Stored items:

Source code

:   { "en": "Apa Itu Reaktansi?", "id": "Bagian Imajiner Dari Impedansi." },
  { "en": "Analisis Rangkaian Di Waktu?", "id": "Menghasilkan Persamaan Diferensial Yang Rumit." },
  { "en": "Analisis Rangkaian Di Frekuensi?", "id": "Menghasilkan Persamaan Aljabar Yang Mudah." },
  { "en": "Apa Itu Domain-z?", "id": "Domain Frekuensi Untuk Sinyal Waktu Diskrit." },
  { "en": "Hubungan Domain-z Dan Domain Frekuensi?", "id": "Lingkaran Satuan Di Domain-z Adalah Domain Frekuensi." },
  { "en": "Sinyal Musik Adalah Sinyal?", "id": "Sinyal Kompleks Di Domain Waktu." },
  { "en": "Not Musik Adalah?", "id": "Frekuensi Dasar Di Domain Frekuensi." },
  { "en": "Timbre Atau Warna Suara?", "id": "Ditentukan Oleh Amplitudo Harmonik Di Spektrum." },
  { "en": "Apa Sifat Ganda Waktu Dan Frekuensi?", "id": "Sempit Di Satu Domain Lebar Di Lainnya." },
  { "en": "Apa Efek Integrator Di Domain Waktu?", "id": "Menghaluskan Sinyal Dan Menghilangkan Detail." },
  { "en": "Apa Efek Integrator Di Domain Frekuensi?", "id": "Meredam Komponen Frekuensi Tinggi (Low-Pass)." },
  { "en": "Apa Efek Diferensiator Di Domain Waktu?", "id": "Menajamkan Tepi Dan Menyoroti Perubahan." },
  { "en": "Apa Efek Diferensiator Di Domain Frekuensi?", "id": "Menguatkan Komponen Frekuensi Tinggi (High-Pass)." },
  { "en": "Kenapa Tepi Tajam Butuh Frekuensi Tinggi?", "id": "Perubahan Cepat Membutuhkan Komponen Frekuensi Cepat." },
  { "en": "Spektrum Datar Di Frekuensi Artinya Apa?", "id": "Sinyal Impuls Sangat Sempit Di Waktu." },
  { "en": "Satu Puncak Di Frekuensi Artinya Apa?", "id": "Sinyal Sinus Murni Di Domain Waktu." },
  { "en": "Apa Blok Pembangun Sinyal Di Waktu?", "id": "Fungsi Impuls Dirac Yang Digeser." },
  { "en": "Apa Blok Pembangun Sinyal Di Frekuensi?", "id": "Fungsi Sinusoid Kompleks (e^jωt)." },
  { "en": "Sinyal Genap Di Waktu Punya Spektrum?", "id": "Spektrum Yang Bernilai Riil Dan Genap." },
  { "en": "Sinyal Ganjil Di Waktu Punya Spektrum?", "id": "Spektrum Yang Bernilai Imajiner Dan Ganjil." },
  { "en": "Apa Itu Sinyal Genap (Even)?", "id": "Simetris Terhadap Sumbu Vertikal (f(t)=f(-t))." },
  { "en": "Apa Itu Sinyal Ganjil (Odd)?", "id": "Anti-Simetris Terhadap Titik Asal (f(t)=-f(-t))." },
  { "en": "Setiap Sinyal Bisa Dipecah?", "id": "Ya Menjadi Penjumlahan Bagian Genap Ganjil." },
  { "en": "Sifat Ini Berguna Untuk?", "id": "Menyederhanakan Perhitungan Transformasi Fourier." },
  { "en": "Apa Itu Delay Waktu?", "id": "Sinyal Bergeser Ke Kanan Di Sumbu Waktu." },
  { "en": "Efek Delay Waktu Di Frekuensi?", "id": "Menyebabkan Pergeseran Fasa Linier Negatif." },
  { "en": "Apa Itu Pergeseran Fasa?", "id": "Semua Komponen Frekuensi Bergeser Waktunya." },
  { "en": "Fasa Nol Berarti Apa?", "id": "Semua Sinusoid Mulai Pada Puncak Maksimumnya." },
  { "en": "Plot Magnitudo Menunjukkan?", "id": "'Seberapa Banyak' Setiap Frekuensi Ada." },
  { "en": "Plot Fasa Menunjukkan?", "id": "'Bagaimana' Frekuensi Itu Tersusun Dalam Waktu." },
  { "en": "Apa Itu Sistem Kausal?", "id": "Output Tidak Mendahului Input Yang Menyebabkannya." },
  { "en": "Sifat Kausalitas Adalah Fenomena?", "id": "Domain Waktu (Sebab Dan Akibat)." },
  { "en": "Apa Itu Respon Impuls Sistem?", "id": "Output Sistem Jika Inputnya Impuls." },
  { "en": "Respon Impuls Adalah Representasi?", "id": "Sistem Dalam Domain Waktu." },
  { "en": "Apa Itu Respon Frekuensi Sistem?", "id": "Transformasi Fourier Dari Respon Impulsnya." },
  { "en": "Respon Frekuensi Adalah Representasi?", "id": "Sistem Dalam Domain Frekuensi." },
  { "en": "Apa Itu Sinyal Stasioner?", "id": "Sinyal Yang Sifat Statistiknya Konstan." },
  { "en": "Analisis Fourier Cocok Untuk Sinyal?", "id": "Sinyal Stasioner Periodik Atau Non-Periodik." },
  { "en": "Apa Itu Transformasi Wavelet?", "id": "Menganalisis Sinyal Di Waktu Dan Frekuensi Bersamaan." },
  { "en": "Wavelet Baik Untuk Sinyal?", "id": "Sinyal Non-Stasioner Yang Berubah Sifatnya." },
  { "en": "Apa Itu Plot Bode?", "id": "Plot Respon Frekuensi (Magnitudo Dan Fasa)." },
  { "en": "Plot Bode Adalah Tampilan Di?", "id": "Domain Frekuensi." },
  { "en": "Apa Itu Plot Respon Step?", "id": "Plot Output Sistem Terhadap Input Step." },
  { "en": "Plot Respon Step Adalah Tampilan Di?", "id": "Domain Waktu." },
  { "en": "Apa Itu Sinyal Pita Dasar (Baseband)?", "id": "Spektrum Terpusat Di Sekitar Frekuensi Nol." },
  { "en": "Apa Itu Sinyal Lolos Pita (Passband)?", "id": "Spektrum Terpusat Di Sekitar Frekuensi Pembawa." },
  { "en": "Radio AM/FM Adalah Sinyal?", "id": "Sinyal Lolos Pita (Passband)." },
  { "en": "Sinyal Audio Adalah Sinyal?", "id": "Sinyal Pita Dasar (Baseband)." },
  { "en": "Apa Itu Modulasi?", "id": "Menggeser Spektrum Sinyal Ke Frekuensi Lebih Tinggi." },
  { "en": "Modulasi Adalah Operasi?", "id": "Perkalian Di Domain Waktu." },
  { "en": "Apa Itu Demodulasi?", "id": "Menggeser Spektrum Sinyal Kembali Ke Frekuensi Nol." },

### [Written task]
Report every line of the records that contains the string "Sempit".

### [Answer box]
  { "en": "Apa Sifat Ganda Waktu Dan Frekuensi?", "id": "Sempit Di Satu Domain Lebar Di Lainnya." },
  { "en": "Spektrum Datar Di Frekuensi Artinya Apa?", "id": "Sinyal Impuls Sangat Sempit Di Waktu." },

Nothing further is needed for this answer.